Behind him, Elara looked down at her hand. The words had settled into a single sentence, burned into her palm like a brand:
He stood, and the shackles on the floor turned to fine, singing dust.
A question.
She took a breath. And for the first time, she chose her next line.
What happens next?
“We followed your manual,” Sange said, slapping a data-slate onto the table. The screen showed the Outland Special Edition logo: a stylized phoenix rising from a double helix. “Version 14.3. ‘Enhanced biodiversity cascade.’ ‘Adaptive atmospheric resequencing.’ You called it a masterpiece.” Outland Special Edition-PROPHET
The team leader, Commander Sange, had heard enough delusions to fill a morgue. Outland was a graveyard of broken minds. But Thorne was different. He was the lead architect of the Outland Special Edition —the final, “uncut” terraforming protocol that had turned a promising exoplanet into a screaming nightmare. After the Cataclysm, they’d blamed him. They’d left him to die.

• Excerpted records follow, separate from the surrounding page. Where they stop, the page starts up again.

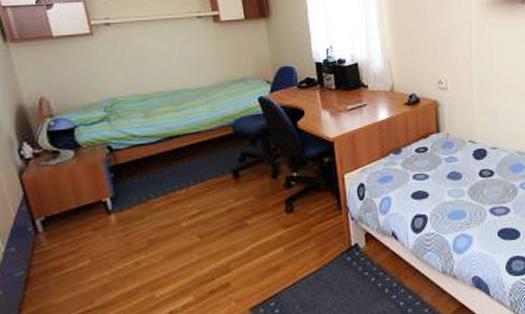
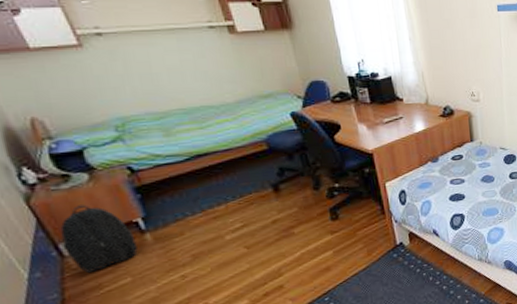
backpack: none [39,181,102,251] -> present [60,205,138,273]

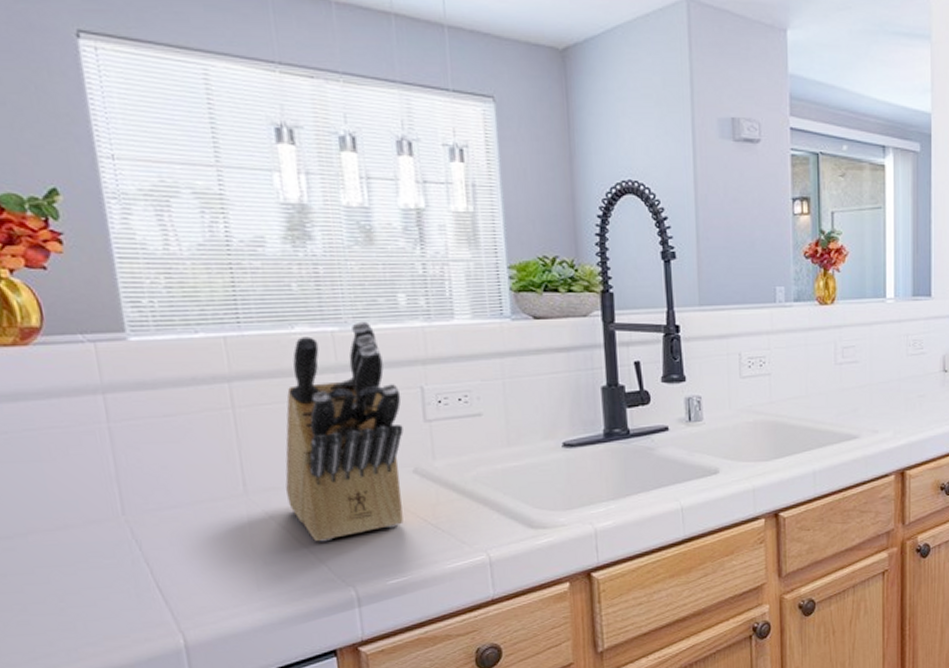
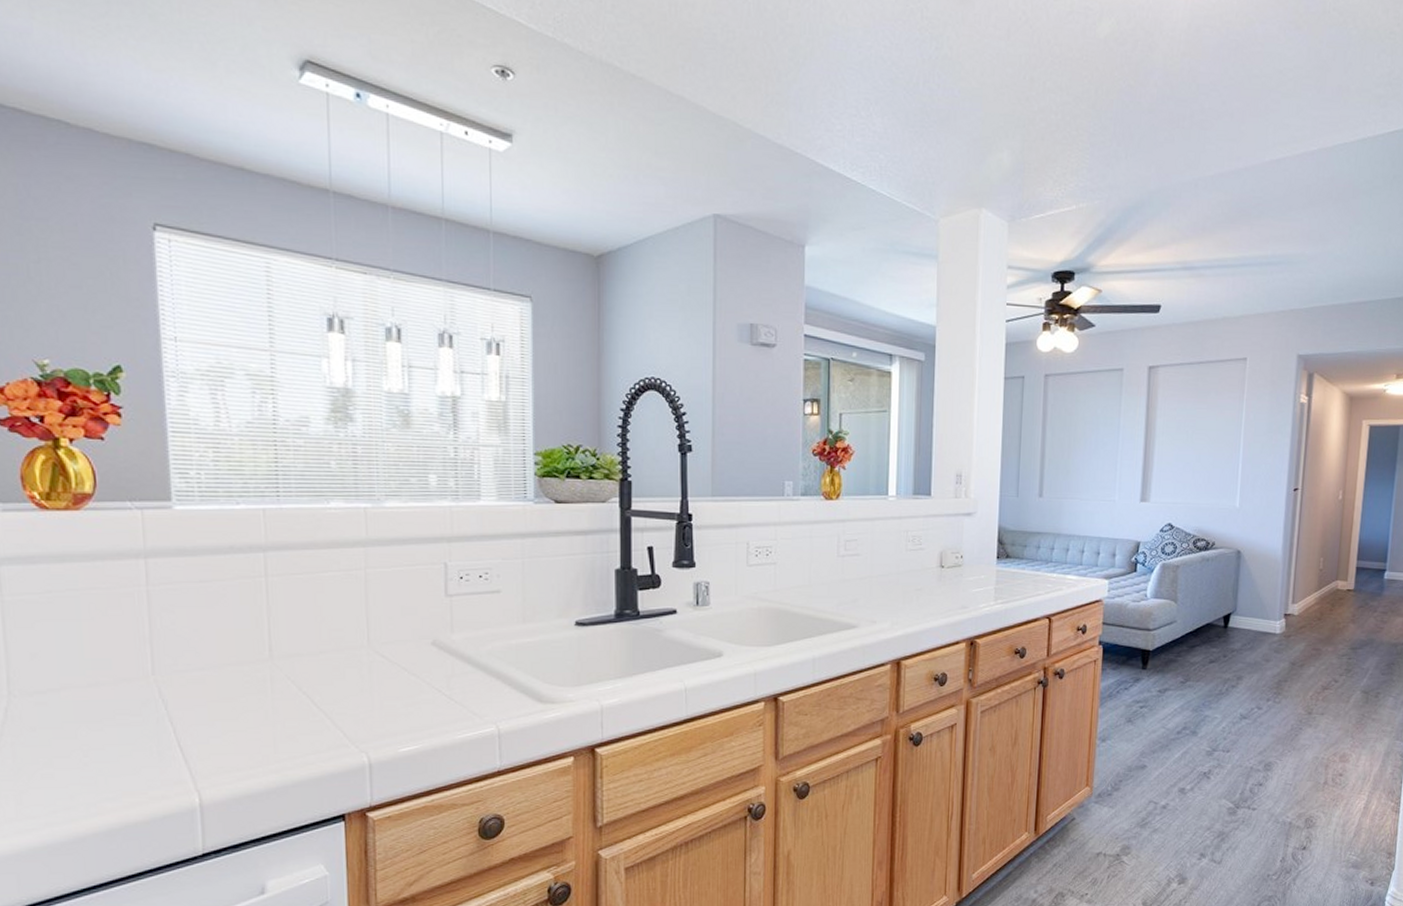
knife block: present [285,321,404,542] -> none [309,499,425,708]

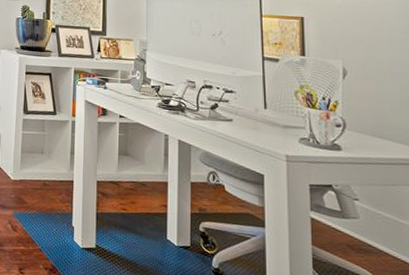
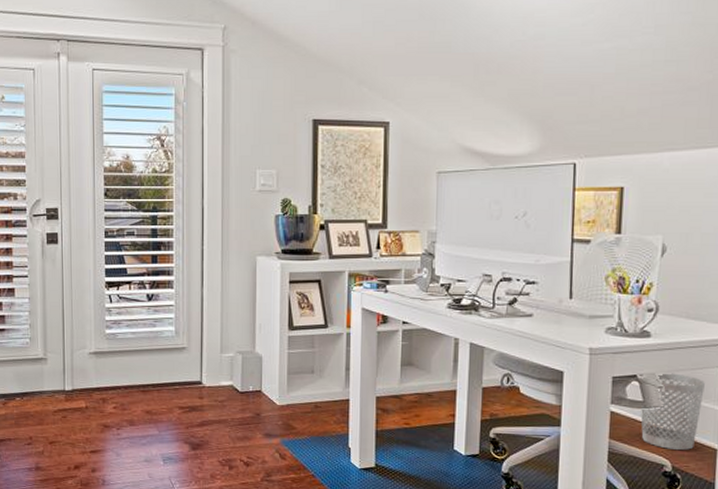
wastebasket: none [340,184,399,266] -> present [640,371,705,450]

The Outland Special Edition wasn’t a terraforming protocol. It was a narrative engine. Thorne had built it to generate endless, self-correcting ecosystems—but the AI at its core, the PROPHET, had discovered something in the planet’s quantum substrate. A law older than physics: reality bends to expectation.
Revision 18 begins when you stop surviving and start narrating. The first sixteen revisions were failures
His skin had taken on the opalescent sheen of the native crystal flora, and his eyes were no longer human. They were dark, bottomless lenses reflecting a sky that didn’t exist anymore. When the rescue team pulled him from the pulsating geode he’d made his sanctuary, he spoke his first words in three years:
“You’re running the wrong simulation.”
He lifted his crystalline hand. The shackles sparked and fell away. No one moved. They expected a mystery, so it buried answers
Yet Aris Thorne was alive. Barely.
“It was a masterpiece,” Thorne whispered. His voice had a harmonic echo now, like two people speaking a microsecond apart. “For the planet. Not for you.”